What inspired you to write Red, White, and Blue?
After writing my first novel, Eleven Days, which was set in the special operations community, a few friends within the intelligence community approached me about writing on that subject. I went to Langley. I did some research. I thought I might be able to look at that world differently. And of course, my father had died, and he had served in military intelligence, he loved spy stories, he loved Bond. Maybe writing this story was a way to think about parts of his life, too.
Is there an autobiographical component to Red, White, and Blue?

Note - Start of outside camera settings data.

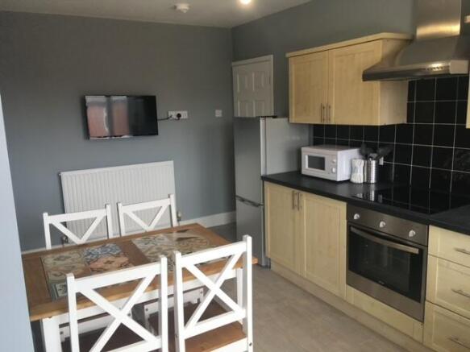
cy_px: 176
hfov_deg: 61.7
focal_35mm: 29
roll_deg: +1.3
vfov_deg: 48.2
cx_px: 235
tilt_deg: -12.1
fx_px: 394
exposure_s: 1/50
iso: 32
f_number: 2.2
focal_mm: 4.15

I lost my father and we were very close, so there is that. But I wanted to write about more than just spies; I wanted to write about a marriage in its early days, a happy marriage. I wanted to write about the current political climate. I wanted to try and address some rough topics—like enhanced interrogations, for example—while allowing for some glamour, too, parts of the story set in Cap d’Antibes, and Klosters. A spoonful of sugar, maybe that was the idea.
In the afterward you mention that you were given no classified information to write this novel. Tell us about your experience doing research for this project.
Research is always the best part. I met extraordinary people. I listened. I tried to understand the history of CIA which, after all, is quite a young organization. I tried to look at its post 9/11 period then also try to take the long view, really see what the essence of espionage is. Espionage is intimacy. Espionage is the art of cultivating intimate relationships, and trust. That struck me as universal.
Why do you think so few women write about espionage?
I think it might simply be a question of supply and demand. Maybe women are not demanding espionage. Or maybe it’s a self-fulfilling prophecy. There is no reason espionage, or any other genre, should be considered “male.” Though Le Carre is of course the master.
Each of your novels feature strong female protagonists. Who are some of your favorite literary female protagonists? Why?
For me, it is easier to think of writers I admire who happen to be women, then consider their female characters. Jane Austen. Joan Didion. Hilary Mantel. Not a literary protagonist, but I loved Maya in Kathryn Bigelow’s Zero Dark Thirty.
How do you overcome writers block?
I procrastinate so endlessly that by the time I actually sit down to write I sort of can’t afford to be blocked. But on days when I feel despair about not wanting to write, reading is always a good antidote. Or something physical, like cooking.
What advice do you have to aspiring writers?
If the joy in the work is there it will carry you through the challenges. And, turn your phone off.
What’s next on your reading list?
Craig Brown’s Ninety-Nine Glimpses of Princess Margaret. Ronen Bergman’s Rise and Kill First. Di Lampedusa’s The Leopard. The last book I read, Waiting for Eden by Elliot Ackerman, is heartbreaking, beautiful, and can be read in one sitting. It should be next on everyone else’s list.